▸ Task: Give back the data below exactly as it was given.

▸ Supplied records:

——————

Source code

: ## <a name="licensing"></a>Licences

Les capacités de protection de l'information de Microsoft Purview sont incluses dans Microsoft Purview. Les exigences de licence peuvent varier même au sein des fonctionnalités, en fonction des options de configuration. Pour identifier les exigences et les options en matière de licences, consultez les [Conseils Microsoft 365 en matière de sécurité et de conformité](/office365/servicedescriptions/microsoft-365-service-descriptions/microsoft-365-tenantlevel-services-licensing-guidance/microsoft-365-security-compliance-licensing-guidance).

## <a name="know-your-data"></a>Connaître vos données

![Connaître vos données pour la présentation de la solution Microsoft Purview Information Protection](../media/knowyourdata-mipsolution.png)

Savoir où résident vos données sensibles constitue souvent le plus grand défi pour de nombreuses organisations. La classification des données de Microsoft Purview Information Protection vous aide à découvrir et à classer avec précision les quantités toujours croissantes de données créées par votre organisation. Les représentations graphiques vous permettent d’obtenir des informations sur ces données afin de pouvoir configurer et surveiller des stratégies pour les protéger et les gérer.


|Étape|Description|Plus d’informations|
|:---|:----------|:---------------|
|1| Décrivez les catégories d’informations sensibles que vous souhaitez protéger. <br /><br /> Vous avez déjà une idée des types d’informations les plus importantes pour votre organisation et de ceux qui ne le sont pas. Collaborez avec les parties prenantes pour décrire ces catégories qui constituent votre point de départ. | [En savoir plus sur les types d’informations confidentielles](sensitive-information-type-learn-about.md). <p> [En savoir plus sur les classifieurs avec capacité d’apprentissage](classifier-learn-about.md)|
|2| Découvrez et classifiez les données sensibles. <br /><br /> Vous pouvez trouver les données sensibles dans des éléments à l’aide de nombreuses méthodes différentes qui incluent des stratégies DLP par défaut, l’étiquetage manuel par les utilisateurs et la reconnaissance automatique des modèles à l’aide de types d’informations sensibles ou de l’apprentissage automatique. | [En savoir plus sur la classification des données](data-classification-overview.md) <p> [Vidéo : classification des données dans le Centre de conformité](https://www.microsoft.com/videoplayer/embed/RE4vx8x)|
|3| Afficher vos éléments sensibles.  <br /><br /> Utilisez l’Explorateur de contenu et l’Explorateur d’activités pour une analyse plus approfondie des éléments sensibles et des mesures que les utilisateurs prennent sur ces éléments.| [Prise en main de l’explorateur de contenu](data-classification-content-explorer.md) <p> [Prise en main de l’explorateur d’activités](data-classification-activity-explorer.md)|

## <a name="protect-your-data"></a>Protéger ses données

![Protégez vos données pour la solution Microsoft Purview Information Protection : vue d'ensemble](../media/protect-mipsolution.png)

——————

▸ Solution:
Source code

: ## <a name="licensing"></a>Licences

Les capacités de protection de l'information de Microsoft Purview sont incluses dans Microsoft Purview. Les exigences de licence peuvent varier même au sein des fonctionnalités, en fonction des options de configuration. Pour identifier les exigences et les options en matière de licences, consultez les [Conseils Microsoft 365 en matière de sécurité et de conformité](/office365/servicedescriptions/microsoft-365-service-descriptions/microsoft-365-tenantlevel-services-licensing-guidance/microsoft-365-security-compliance-licensing-guidance).

## <a name="know-your-data"></a>Connaître vos données

![Connaître vos données pour la présentation de la solution Microsoft Purview Information Protection](../media/knowyourdata-mipsolution.png)

Savoir où résident vos données sensibles constitue souvent le plus grand défi pour de nombreuses organisations. La classification des données de Microsoft Purview Information Protection vous aide à découvrir et à classer avec précision les quantités toujours croissantes de données créées par votre organisation. Les représentations graphiques vous permettent d’obtenir des informations sur ces données afin de pouvoir configurer et surveiller des stratégies pour les protéger et les gérer.


|Étape|Description|Plus d’informations|
|:---|:----------|:---------------|
|1| Décrivez les catégories d’informations sensibles que vous souhaitez protéger. <br /><br /> Vous avez déjà une idée des types d’informations les plus importantes pour votre organisation et de ceux qui ne le sont pas. Collaborez avec les parties prenantes pour décrire ces catégories qui constituent votre point de départ. | [En savoir plus sur les types d’informations confidentielles](sensitive-information-type-learn-about.md). <p> [En savoir plus sur les classifieurs avec capacité d’apprentissage](classifier-learn-about.md)|
|2| Découvrez et classifiez les données sensibles. <br /><br /> Vous pouvez trouver les données sensibles dans des éléments à l’aide de nombreuses méthodes différentes qui incluent des stratégies DLP par défaut, l’étiquetage manuel par les utilisateurs et la reconnaissance automatique des modèles à l’aide de types d’informations sensibles ou de l’apprentissage automatique. | [En savoir plus sur la classification des données](data-classification-overview.md) <p> [Vidéo : classification des données dans le Centre de conformité](https://www.microsoft.com/videoplayer/embed/RE4vx8x)|
|3| Afficher vos éléments sensibles.  <br /><br /> Utilisez l’Explorateur de contenu et l’Explorateur d’activités pour une analyse plus approfondie des éléments sensibles et des mesures que les utilisateurs prennent sur ces éléments.| [Prise en main de l’explorateur de contenu](data-classification-content-explorer.md) <p> [Prise en main de l’explorateur d’activités](data-classification-activity-explorer.md)|

## <a name="protect-your-data"></a>Protéger ses données

![Protégez vos données pour la solution Microsoft Purview Information Protection : vue d'ensemble](../media/protect-mipsolution.png)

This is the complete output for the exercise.